5.08.2014

katip bartleby

herman melville

bir akşamüstü içimdeki şeytan dürttü ve şunlar cereyan etti:

"bartleby," dedim, "o belgeler yazılınca, getirin de birlikte gözden geçirelim."

"yapmamayı tercih ederim."

"ne demek? katır inadında ısrarlıyım demek istemiyorsunuz herhalde."

ses yok.

aramızdaki iki kanatlı kapıyı açıp hindi ve cımbız'a hiddet içinde haykırdım:

"yazdıklarını gözden geçirmeyeceğini gene söyledi. buna ne diyorsun hindi?"

unutmayın, akşamüstü demiştik. hindi, pirinçten bir semaver gibi ışıl ışıl ve kel kafasından buharlar tüterek oturmuş, önündeki mürekkep lekeli evrak arasında dolaştırıyordu parmaklarını. "ne mi diyorum?" diye kükredi hindi. "paravanın arkasına geçeyim de şunun gözlerini morartayım diyorum."

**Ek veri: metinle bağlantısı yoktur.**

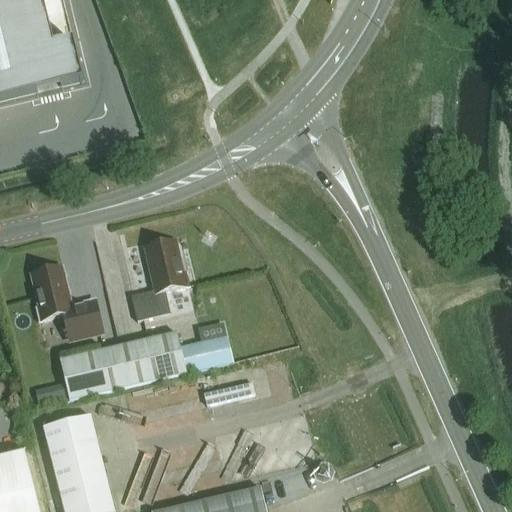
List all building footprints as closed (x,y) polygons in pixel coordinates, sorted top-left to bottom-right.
[(42,0),(0,0),(0,103),(83,83),(74,43),(54,48),(42,0)] [(166,295),(191,289),(187,274),(184,275),(177,247),(146,254),(155,293),(132,299),(138,324),(171,317),(166,295)] [(69,340),(103,333),(96,307),(73,312),(64,274),(33,281),(39,309),(36,310),(39,324),(64,319),(69,340)] [(178,336),(61,363),(70,403),(234,365),(228,338),(181,350),(178,336)] [(255,398),(252,385),(203,396),(206,409),(255,398)] [(89,419),(43,431),(63,511),(112,511),(105,483),(89,419)] [(36,511),(22,452),(0,457),(0,511),(36,511)] [(334,472),(327,470),(321,473),(319,480),(322,488),(330,490),(337,486),(338,478),(334,472)] [(266,511),(262,491),(170,511),(266,511)]
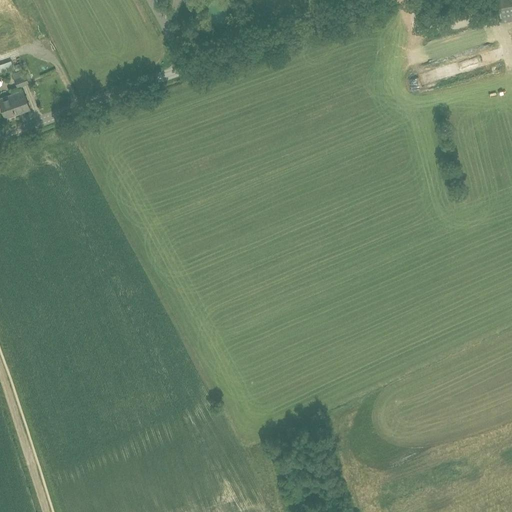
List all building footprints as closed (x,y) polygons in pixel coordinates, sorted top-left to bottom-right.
[(511,0),(497,0),(501,21),(511,19),(511,0)] [(432,46),(433,55),(460,53),(459,44),(432,46)] [(495,64),(494,55),(481,56),(481,64),(495,64)] [(18,88),(29,84),(24,71),(13,76),(18,88)] [(0,102),(6,118),(30,110),(23,90),(0,98),(0,102)]
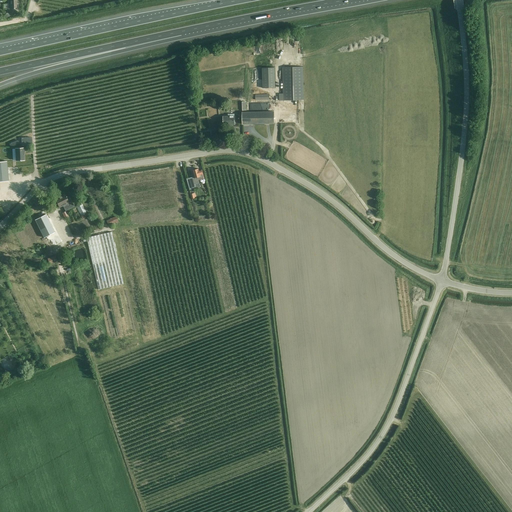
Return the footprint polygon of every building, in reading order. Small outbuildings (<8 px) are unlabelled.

yerinden zıpladığı gibi kollarını öne çıkarıp bir boksörün savunma pozisyonunu aldı hemen. sözünün eri olduğunu göstermek ister gibiydi ama onu durdurdum; çünkü tedbirsizlik etmiş ve hindi'nin öğleden sonraki kavgacı yanını kışkırtmıştım.

"otur yerine hindi," dedim, "otur da bakalım cımbız ne diyor bu işe. bartleby'yi hemen kovsam yeridir, değil mi?"

"kusuruma bakmayın ama buna karar verecek sizsiniz efendim. bana göre bu tavrı olağandışı; üstelik hindi ve ben söz konusu olduğumuzda da gerçekten haksızlık. ama belki de sadece geçici bir kapristir yaptığı."

"yaa," diye bağırdım, "garip ama fikrini değiştirmişsin -bakıyorum da ona karşı pek de kibar konuşur olmuşsun."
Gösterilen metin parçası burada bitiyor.